===== SUPPLIED RECORDS

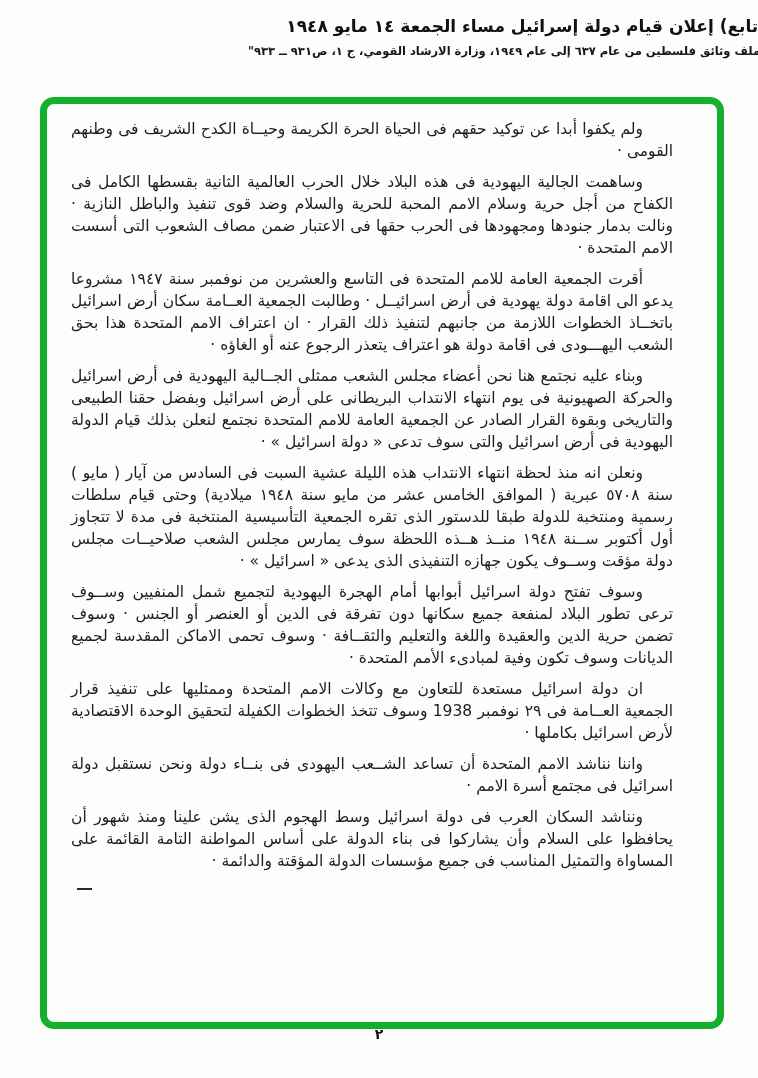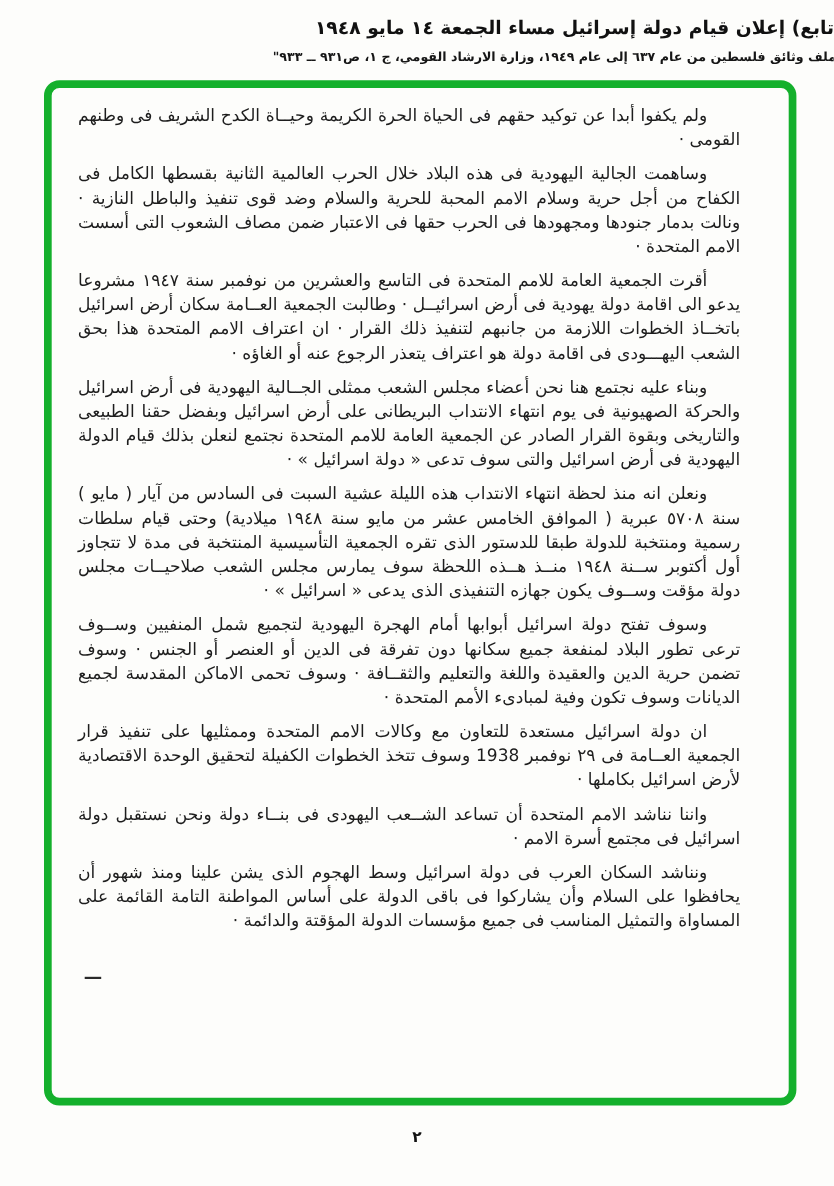--- a/index.html
+++ b/index.html
@@ -32,21 +32,21 @@
   }
   .doc-source {
     margin-top: 8px;
     font-size: 11.5px;
     font-weight: bold;
     color: #161616;
   }
   .green-box {
     position: absolute;
     left: 40px;
-    top: 73px;
+    top: 97px;
     width: 684px;
     height: 932px;
     border: 7px solid #14b02c;
     border-radius: 14px;
     background: transparent;
     padding: 14px 44px 10px 24px;
     overflow: hidden;
   }
   .body-text {
     direction: rtl;
@@ -101,21 +101,21 @@
         <p>وبناء عليه نجتمع هنا نحن أعضاء مجلس الشعب ممثلى الجــالية اليهودية فى أرض اسرائيل والحركة الصهيونية فى يوم انتهاء الانتداب البريطانى على أرض اسرائيل وبفضل حقنا الطبيعى والتاريخى وبقوة القرار الصادر عن الجمعية العامة للامم المتحدة نجتمع لنعلن بذلك قيام الدولة اليهودية فى أرض اسرائيل والتى سوف تدعى « دولة اسرائيل » ·</p>
 
         <p>ونعلن انه منذ لحظة انتهاء الانتداب هذه الليلة عشية السبت فى السادس من آيار ( مايو ) سنة ٥٧٠٨ عبرية ( الموافق الخامس عشر من مايو سنة ١٩٤٨ ميلادية) وحتى قيام سلطات رسمية ومنتخبة للدولة طبقا للدستور الذى تقره الجمعية التأسيسية المنتخبة فى مدة لا تتجاوز أول أكتوبر ســنة ١٩٤٨ منــذ هــذه اللحظة سوف يمارس مجلس الشعب صلاحيــات مجلس دولة مؤقت وســوف يكون جهازه التنفيذى الذى يدعى « اسرائيل » ·</p>
 
         <p>وسوف تفتح دولة اسرائيل أبوابها أمام الهجرة اليهودية لتجميع شمل المنفيين وســوف ترعى تطور البلاد لمنفعة جميع سكانها دون تفرقة فى الدين أو العنصر أو الجنس · وسوف تضمن حرية الدين والعقيدة واللغة والتعليم والثقــافة · وسوف تحمى الاماكن المقدسة لجميع الديانات وسوف تكون وفية لمبادىء الأمم المتحدة ·</p>
 
         <p>ان دولة اسرائيل مستعدة للتعاون مع وكالات الامم المتحدة وممثليها على تنفيذ قرار الجمعية العــامة فى ٢٩ نوفمبر 1938 وسوف تتخذ الخطوات الكفيلة لتحقيق الوحدة الاقتصادية لأرض اسرائيل بكاملها ·</p>
 
         <p>واننا نناشد الامم المتحدة أن تساعد الشــعب اليهودى فى بنــاء دولة ونحن نستقبل دولة اسرائيل فى مجتمع أسرة الامم ·</p>
 
-        <p>ونناشد السكان العرب فى دولة اسرائيل وسط الهجوم الذى يشن علينا ومنذ شهور أن يحافظوا على السلام وأن يشاركوا فى باقى الدولة على أساس المواطنة التامة القائمة على المساواة والتمثيل المناسب فى جميع مؤسسات الدولة المؤقتة والدائمة ·</p>
+        <p>ونناشد السكان العرب فى دولة اسرائيل وسط الهجوم الذى يشن علينا ومنذ شهور أن يحافظوا على السلام وأن يشاركوا فى بناء الدولة على أساس المواطنة التامة القائمة على المساواة والتمثيل المناسب فى جميع مؤسسات الدولة المؤقتة والدائمة ·</p>
       </div>
   </div>
 
   <div class="stray-dash"></div>
 
   <div class="page-number">٢</div>
 
 </div>
 
 </body></html>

==========

Only a number belongs in the answer: state how many lines of the entries above hold "قيام".

▶ **SOLVED PROBLEM**
2